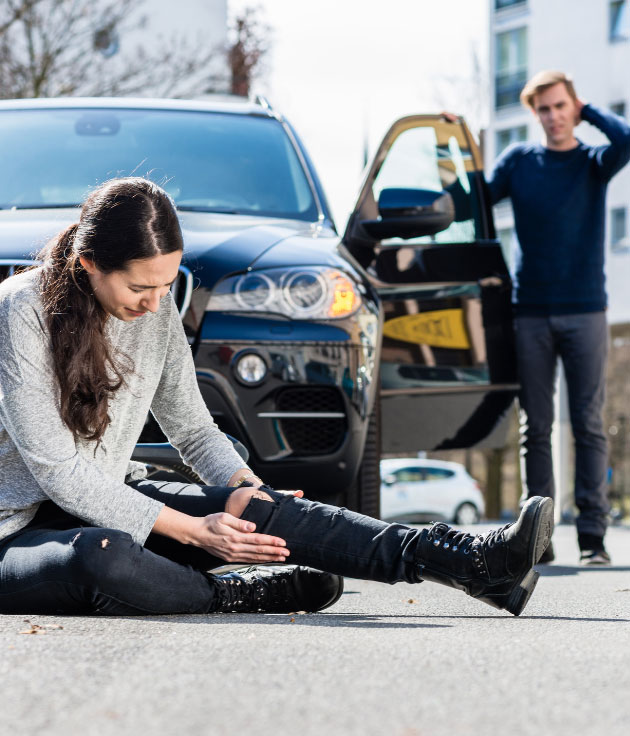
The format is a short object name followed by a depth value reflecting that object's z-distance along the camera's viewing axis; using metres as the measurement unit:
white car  31.83
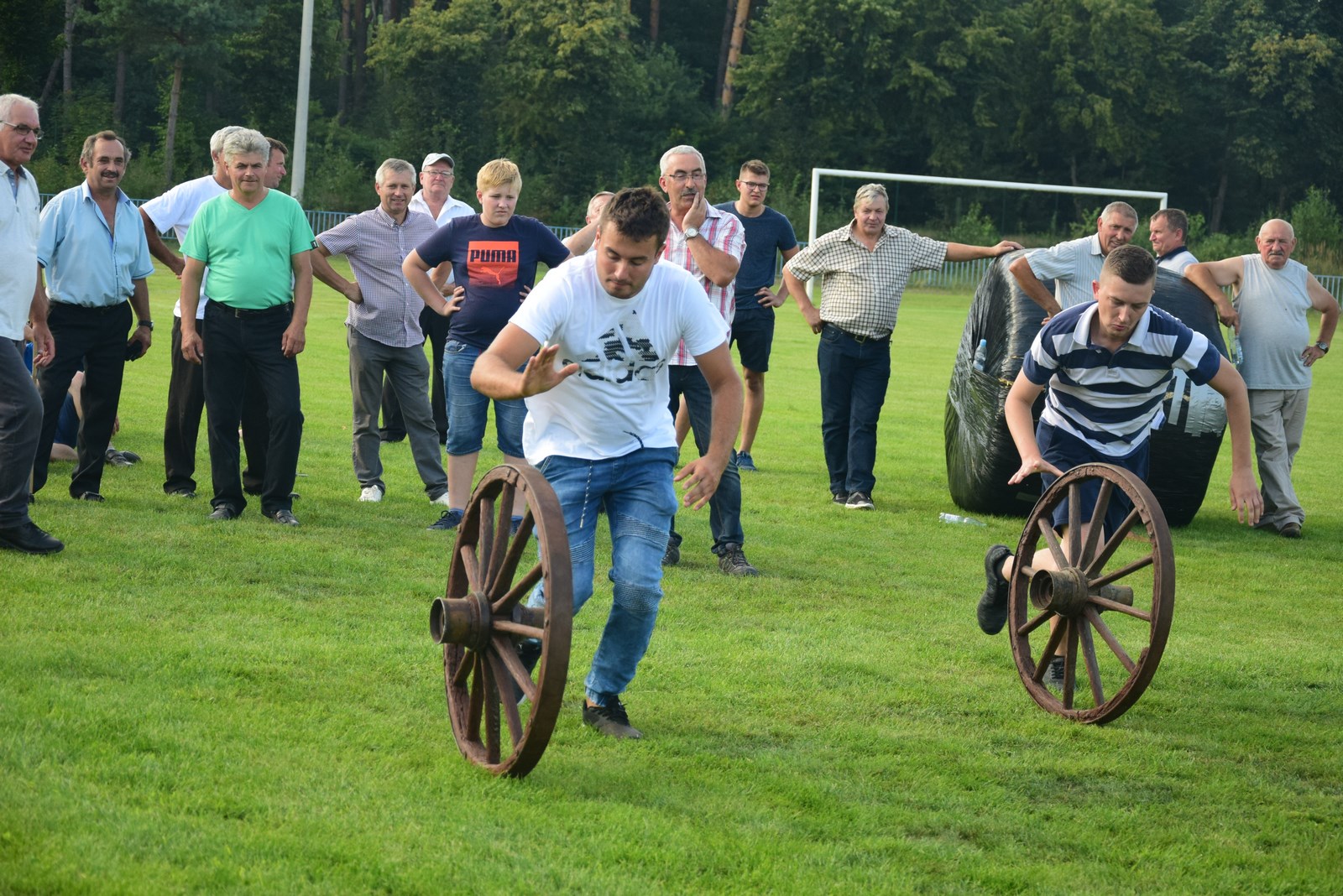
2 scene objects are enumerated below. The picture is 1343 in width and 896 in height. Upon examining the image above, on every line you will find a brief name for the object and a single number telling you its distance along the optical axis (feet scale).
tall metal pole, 111.55
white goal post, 99.30
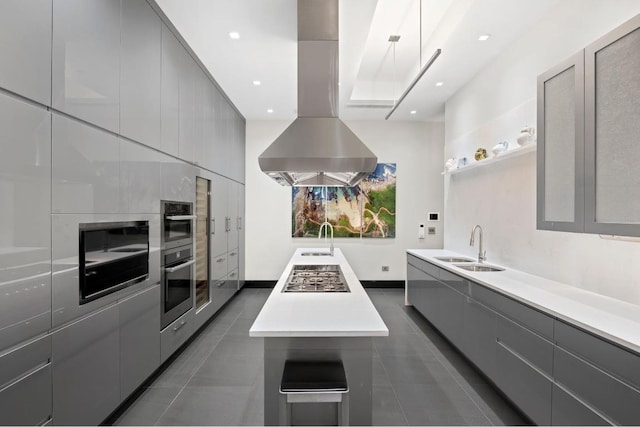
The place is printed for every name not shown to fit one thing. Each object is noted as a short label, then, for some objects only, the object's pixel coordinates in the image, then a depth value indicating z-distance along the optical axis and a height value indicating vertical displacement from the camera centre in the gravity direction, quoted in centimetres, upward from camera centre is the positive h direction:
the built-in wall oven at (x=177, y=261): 279 -47
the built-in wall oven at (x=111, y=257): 180 -29
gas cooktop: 239 -57
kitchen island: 154 -70
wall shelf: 271 +57
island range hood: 208 +66
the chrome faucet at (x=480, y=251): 360 -43
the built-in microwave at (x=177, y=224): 279 -11
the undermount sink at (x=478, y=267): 328 -56
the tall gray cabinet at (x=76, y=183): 137 +17
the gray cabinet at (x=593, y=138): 146 +41
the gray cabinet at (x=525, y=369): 182 -99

· · · · · · ·

• _AIM OF THE EXERCISE_
Reproduce exactly the lines above from the line with "gas cooktop: 239 -57" to the line with "the tall gray", including both, and add nothing.

• _YOUR SOLUTION_
gas cooktop: 239 -57
kitchen island: 154 -70
wall shelf: 271 +57
island range hood: 208 +66
the chrome faucet at (x=480, y=251): 360 -43
the built-in microwave at (x=177, y=224): 279 -11
the undermount sink at (x=478, y=267): 328 -56
the tall gray cabinet at (x=76, y=183): 137 +17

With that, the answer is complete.